# Starting a Pontiac Club in Kitsap County, WA



## Mcantw (Sep 7, 2008)

A few of us in the Poulsbo/Bremerton area are trying to start a Pontiac Club. We are meeting at 1230 on Sundays at different locations. If interested, please contact me at my personal email ([email protected]) and ensure something "car-ish" in the subject line so I don't delete thinking spam. Mike


----------



## REX (Jan 21, 2009)

Wish you were closer!!


----------



## Mcantw (Sep 7, 2008)

That's why we are starting one. None close to us over here. I see you are in WA. There is one on the other side of the sound called Legends. I can get more info on that one if you want/if it's closer.


----------



## REX (Jan 21, 2009)

Mcantw said:


> That's why we are starting one. None close to us over here. I see you are in WA. There is one on the other side of the sound called Legends. I can get more info on that one if you want/if it's closer.
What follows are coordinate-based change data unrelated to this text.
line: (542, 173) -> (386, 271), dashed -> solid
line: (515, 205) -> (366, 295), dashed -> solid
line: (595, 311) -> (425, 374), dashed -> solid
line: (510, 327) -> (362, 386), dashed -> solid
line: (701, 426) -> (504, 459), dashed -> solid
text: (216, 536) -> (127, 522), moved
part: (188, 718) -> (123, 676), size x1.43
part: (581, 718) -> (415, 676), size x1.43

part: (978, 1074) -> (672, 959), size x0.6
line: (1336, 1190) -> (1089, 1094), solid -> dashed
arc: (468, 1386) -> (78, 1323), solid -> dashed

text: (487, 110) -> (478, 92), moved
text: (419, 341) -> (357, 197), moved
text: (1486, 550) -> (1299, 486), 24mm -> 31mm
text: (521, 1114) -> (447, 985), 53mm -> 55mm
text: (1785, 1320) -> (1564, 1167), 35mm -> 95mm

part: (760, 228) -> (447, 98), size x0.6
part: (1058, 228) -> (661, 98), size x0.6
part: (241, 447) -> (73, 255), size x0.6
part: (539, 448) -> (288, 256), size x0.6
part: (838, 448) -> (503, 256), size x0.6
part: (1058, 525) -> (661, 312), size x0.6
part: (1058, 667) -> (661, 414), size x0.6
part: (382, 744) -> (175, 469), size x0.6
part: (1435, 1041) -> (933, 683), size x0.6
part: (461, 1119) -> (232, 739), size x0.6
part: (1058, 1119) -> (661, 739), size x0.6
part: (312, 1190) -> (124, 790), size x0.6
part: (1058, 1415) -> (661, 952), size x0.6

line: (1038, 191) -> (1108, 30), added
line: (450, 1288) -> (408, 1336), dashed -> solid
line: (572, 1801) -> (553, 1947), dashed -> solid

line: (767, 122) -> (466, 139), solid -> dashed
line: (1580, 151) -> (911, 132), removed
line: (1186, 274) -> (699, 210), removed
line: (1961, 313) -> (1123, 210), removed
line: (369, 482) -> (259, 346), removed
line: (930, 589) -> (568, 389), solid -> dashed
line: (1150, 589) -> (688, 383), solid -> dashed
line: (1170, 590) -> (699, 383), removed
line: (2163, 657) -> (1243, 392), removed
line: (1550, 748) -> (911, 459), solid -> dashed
Thanks, I'm aware of Legends too, but they are still too far too. I'm pretty close to Portland OR, but I haven't found any info there yet. We have a genreal car club here in the Gorge, but I'd also like to find a GTO centric club as well. Good luck!


----------



## cncmasterofor (Jan 19, 2008)

REX said:


> Thanks, I'm aware of Legends too, but they are still too far too. I'm pretty close to Portland OR, but I haven't found any info there yet. We have a genreal car club here in the Gorge, but I'd also like to find a GTO centric club as well. Good luck!


I belong to the Goat herd of Oregon. The Goat Herd Maybe that could be your cup of tea?
Sorry op for going off topic.


----------



## Merkinman (May 9, 2017)

*Pontiac car club*

I am very interested. More info please


----------